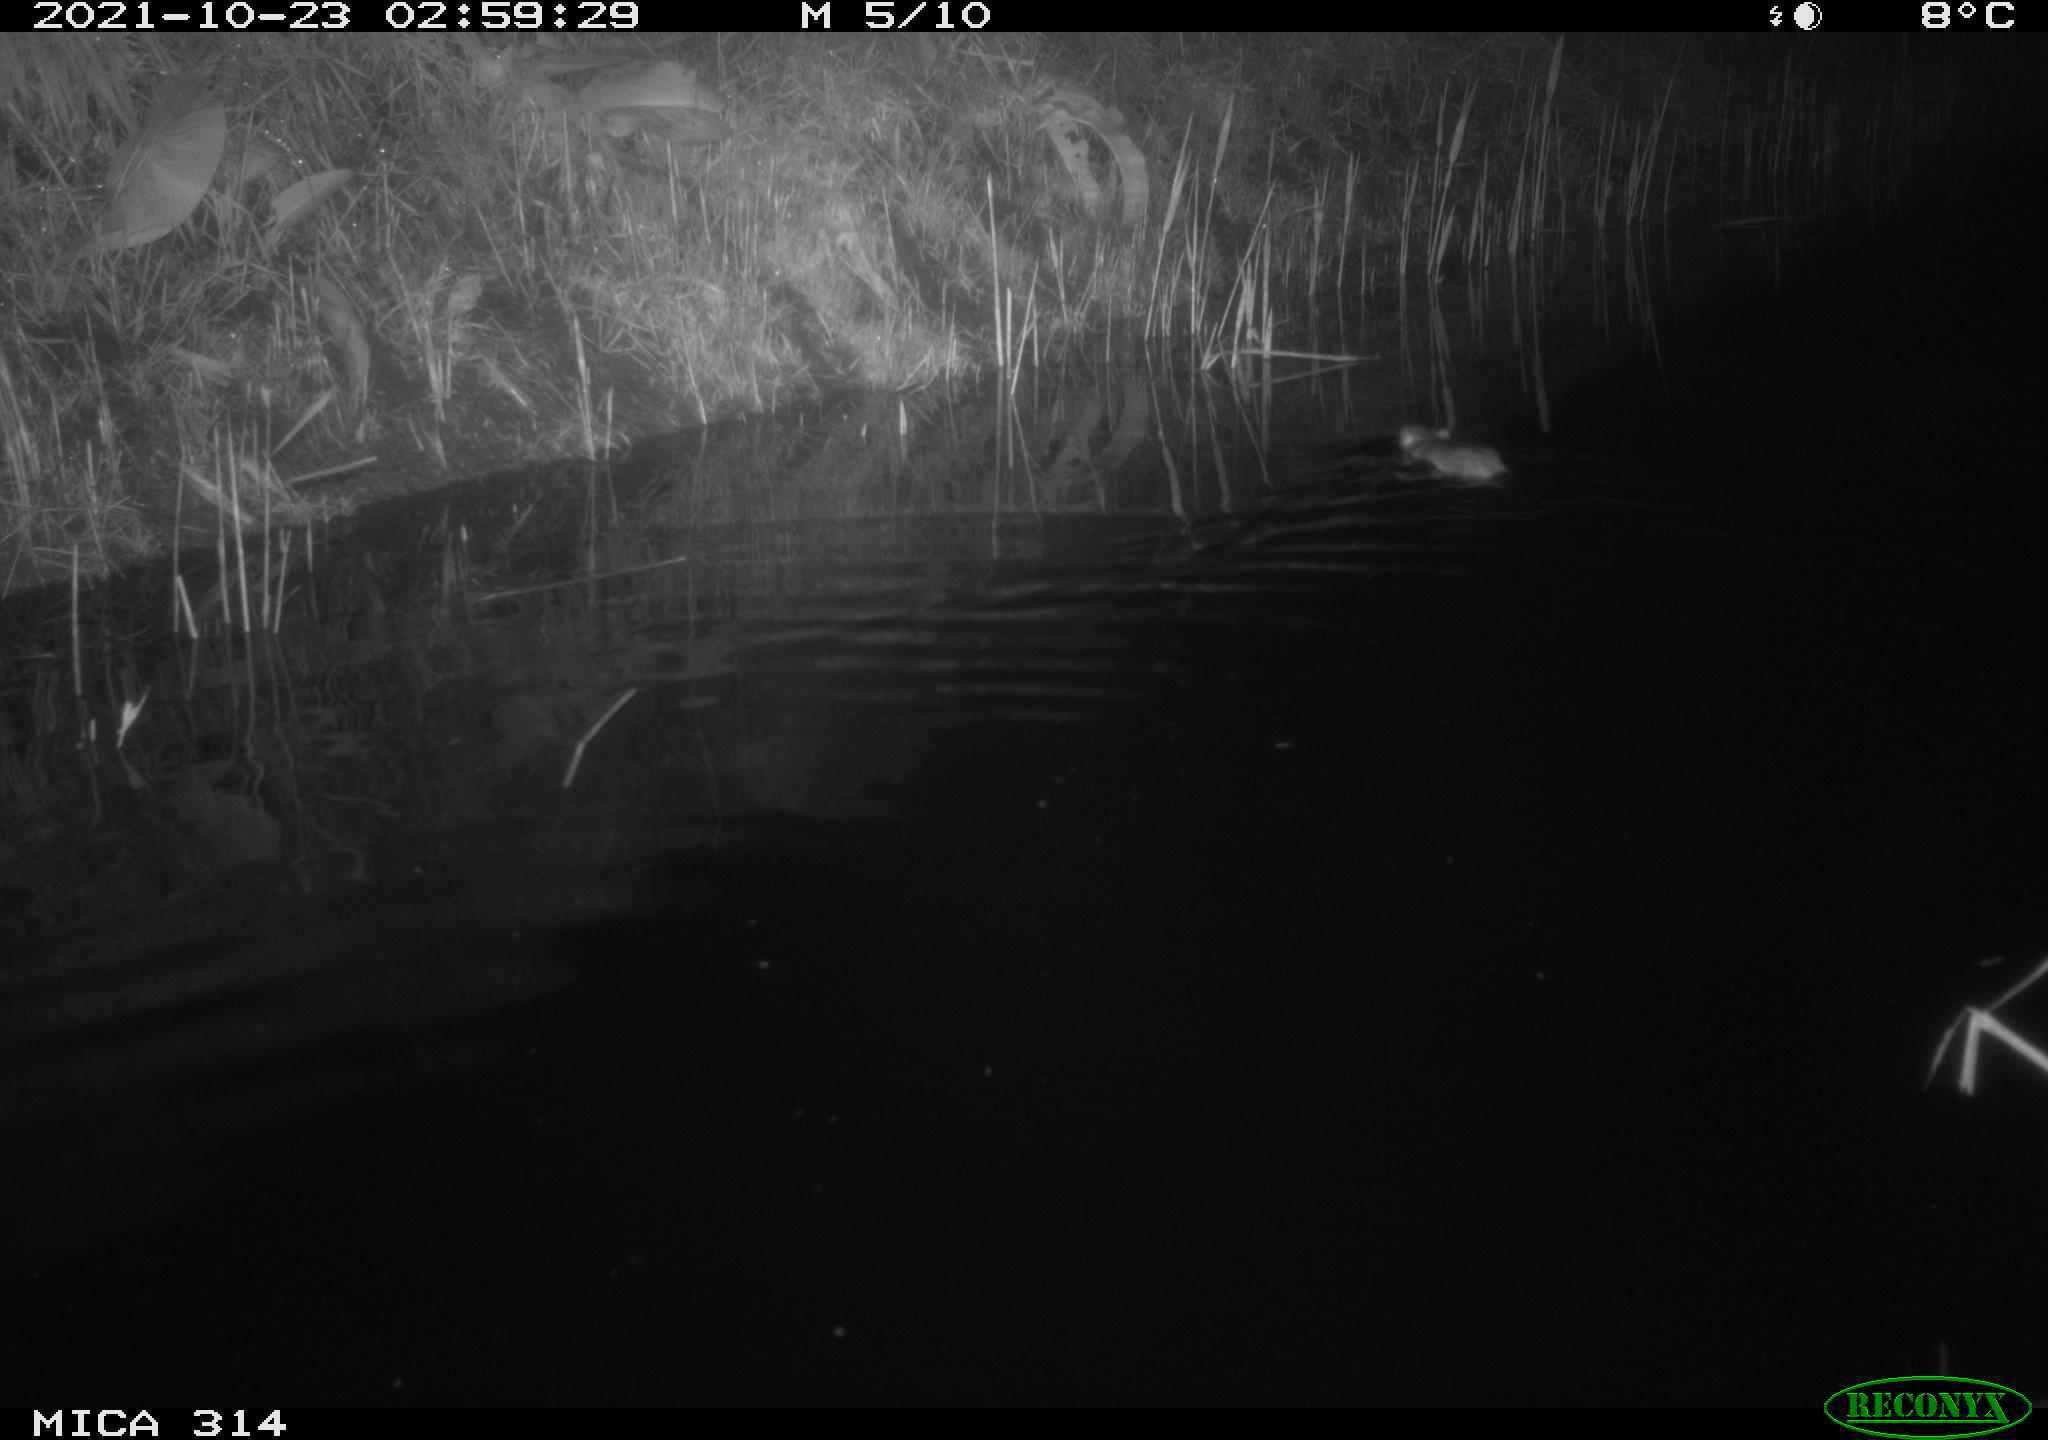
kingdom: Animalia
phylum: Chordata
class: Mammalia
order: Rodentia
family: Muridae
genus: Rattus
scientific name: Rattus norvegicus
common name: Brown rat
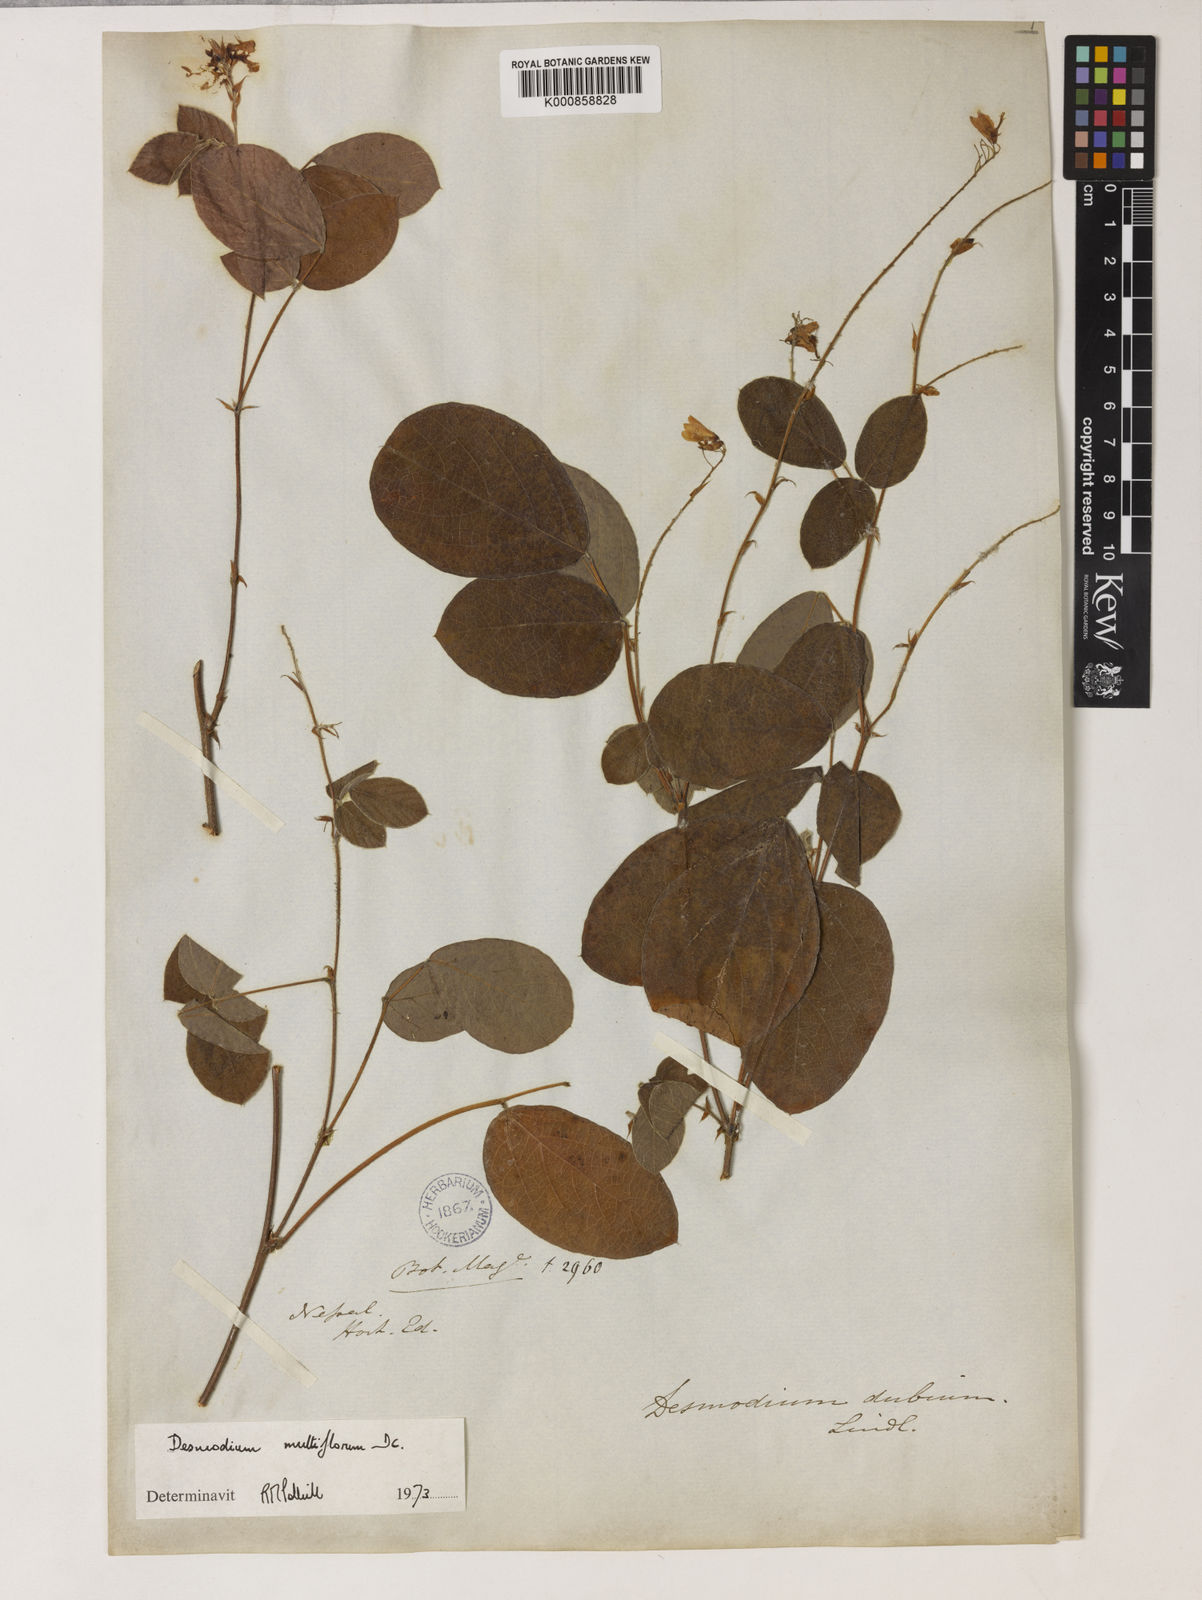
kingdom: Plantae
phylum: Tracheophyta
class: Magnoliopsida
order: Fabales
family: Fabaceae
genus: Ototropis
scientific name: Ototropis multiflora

========================

- _Problem details_:
Rewrite the lines as a JSON list of strings, one string per line, starting at the line that contains "kingdom: Plantae" and running through the last line of the rows, with both ends included. Leave out any blank lines.

- _Complete response_:
[
  "kingdom: Plantae",
  "phylum: Tracheophyta",
  "class: Magnoliopsida",
  "order: Fabales",
  "family: Fabaceae",
  "genus: Ototropis",
  "scientific name: Ototropis multiflora"
]